Let's take an AudioSignal, and apply a sequence of transforms to it:

```{code-cell} ipython3
signal = AudioSignal("../../tests/audio/spk/f10_script4_produced.wav", offset=10, duration=5)
t = tfm.Compose(
    tfm.LowPass(),
    tfm.ClippingDistortion(),
    tfm.TimeMask(),
)
kwargs = t.instantiate(state=0, signal=signal) # Instantiate random parameters
output = t(signal.clone(), **kwargs) # Apply transform

signal.widget("Original")
output.widget("Transformed")
```

## Audio examples of all transforms

Below is a table demonstrating every transform we currently have implemented, with
randomly chosen parameters.

```{code-cell} ipython3
seed = 0

transforms_to_demo = []
for x in dir(tfm):
    if hasattr(getattr(tfm, x), "transform"):
        if x not in ["Compose", "Choose", "Repeat", "RepeatUpTo"]:
            transforms_to_demo.append(x)


audio_path = "../../tests/audio/spk/f10_script4_produced.wav"
signal = AudioSignal(audio_path, offset=6, duration=5)
signal.metadata["loudness"] = AudioSignal(audio_path).ffmpeg_loudness().item()

audio_dict = {
    "Original": {"audio": signal, "spectral_distance": f"{0.0:1.2f}"}
}

distance = metrics.spectral.MelSpectrogramLoss()

for transform_name in transforms_to_demo:
    kwargs = {}
    if transform_name == "BackgroundNoise":
        kwargs["sources"] = ["../../tests/audio/nz"]
    if transform_name == "RoomImpulseResponse":
        kwargs["sources"] = ["../../tests/audio/ir"]
    if transform_name == "CrossTalk":
        kwargs["sources"] = ["../../tests/audio/spk"]
    if "Quantization" in transform_name:
        kwargs["channels"] = ("choice", [8, 16, 32])
    transform_cls = getattr(tfm, transform_name)

    t = transform_cls(prob=1.0, **kwargs)
    t_kwargs = t.instantiate(seed, signal)
    output = t(signal.clone(), **t_kwargs)
    audio_dict[t.name] = {
        "audio": output,
        "spectral_distance": f"{distance(output, signal.clone()).item():1.2f}"
    }

post.disp(audio_dict, first_column="transform")
```

## Introduction

Let's start by looking at the Transforms API. Every transform has two
key functions that the user interacts with:

1. `transform(signal, **kwargs)`: run this to actually transform the input signal using the transform.
2. `instantiate(state, signal)`: run this to instantiate the parameters that a transform requires to run.

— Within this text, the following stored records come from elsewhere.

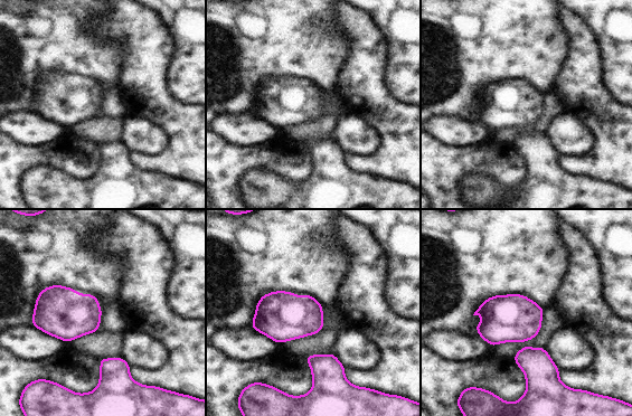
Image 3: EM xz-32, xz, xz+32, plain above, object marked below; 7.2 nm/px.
Look: em xy step 4 (letters) at the same point. Another direction.

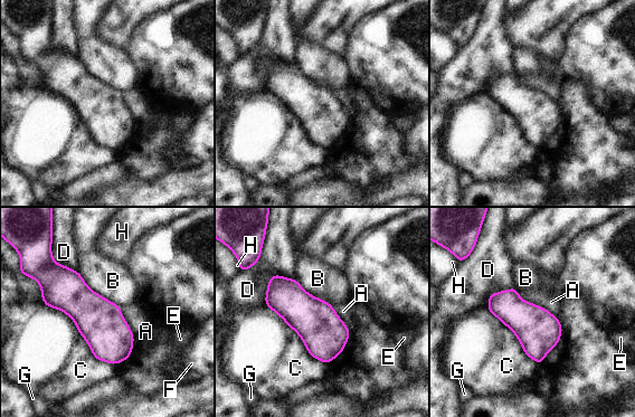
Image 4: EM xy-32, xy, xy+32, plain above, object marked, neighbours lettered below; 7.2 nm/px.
Leave. A, B, C, D, E, F, G and H are other cells; continuous, no second neuron.

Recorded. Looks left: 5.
Look: em planes (letters) at (790, 103) of image 1. Branch stops here.

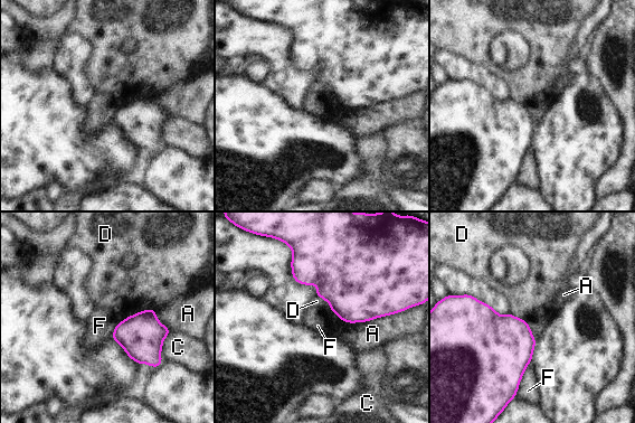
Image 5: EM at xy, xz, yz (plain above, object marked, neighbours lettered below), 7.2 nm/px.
Leave. A, C, D and F are other cells; a border runs along (424, 303), (363, 322) in image 5; none of them fits.

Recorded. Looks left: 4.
Stop: no edits; the rest is unchecked.

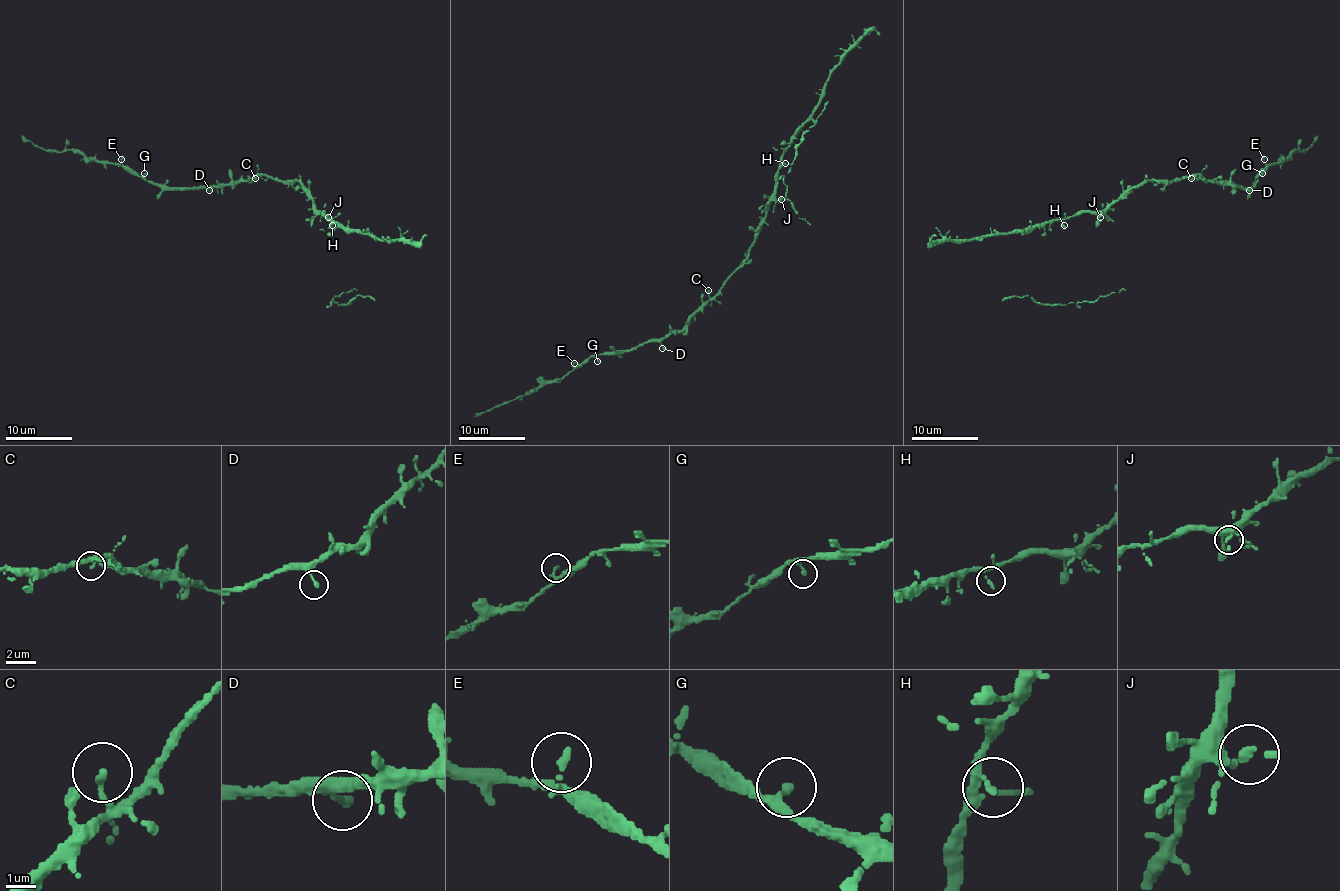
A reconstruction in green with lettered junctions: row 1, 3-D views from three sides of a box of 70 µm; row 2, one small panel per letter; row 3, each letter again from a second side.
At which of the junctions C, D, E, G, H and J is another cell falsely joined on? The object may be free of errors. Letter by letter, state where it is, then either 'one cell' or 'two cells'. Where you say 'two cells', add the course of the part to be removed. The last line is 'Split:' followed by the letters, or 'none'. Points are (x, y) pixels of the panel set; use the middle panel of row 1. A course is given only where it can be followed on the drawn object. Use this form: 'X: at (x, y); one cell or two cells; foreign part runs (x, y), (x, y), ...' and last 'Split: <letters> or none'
C: at (708, 290); one cell
D: at (662, 348); one cell
E: at (574, 363); one cell
G: at (597, 361); one cell
H: at (785, 163); one cell
J: at (781, 199); one cell
Split: none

Let's look at a concrete example - the LowPass transform. This transform low-passes an AudioSignal so that all energy above a cutoff frequency is deleted. Here's the implementation of it:

```python
class LowPass(BaseTransform):
    def __init__(
        self,
        cutoff: tuple = ("choice", [4000, 8000, 16000]),
        name: str = None,
        prob: float = 1,
    ):
        super().__init__(name=name, prob=prob)

        self.cutoff = cutoff

    def _instantiate(self, state: RandomState):
        return {"cutoff": util.sample_from_dist(self.cutoff, state)}

    def _transform(self, signal, cutoff):
        return signal.low_pass(cutoff)
```

First, let's talk about the `_transform` function. It takes two arguments, the `signal`, which is an `AudioSignal` object, and `cutoff` which is a `torch.Tensor`. Note that `signal` may be batched, and `cutoff` may be batched as well. The function just takes the signal and low-passes it, using the low-pass implementation in `core/effects.py`.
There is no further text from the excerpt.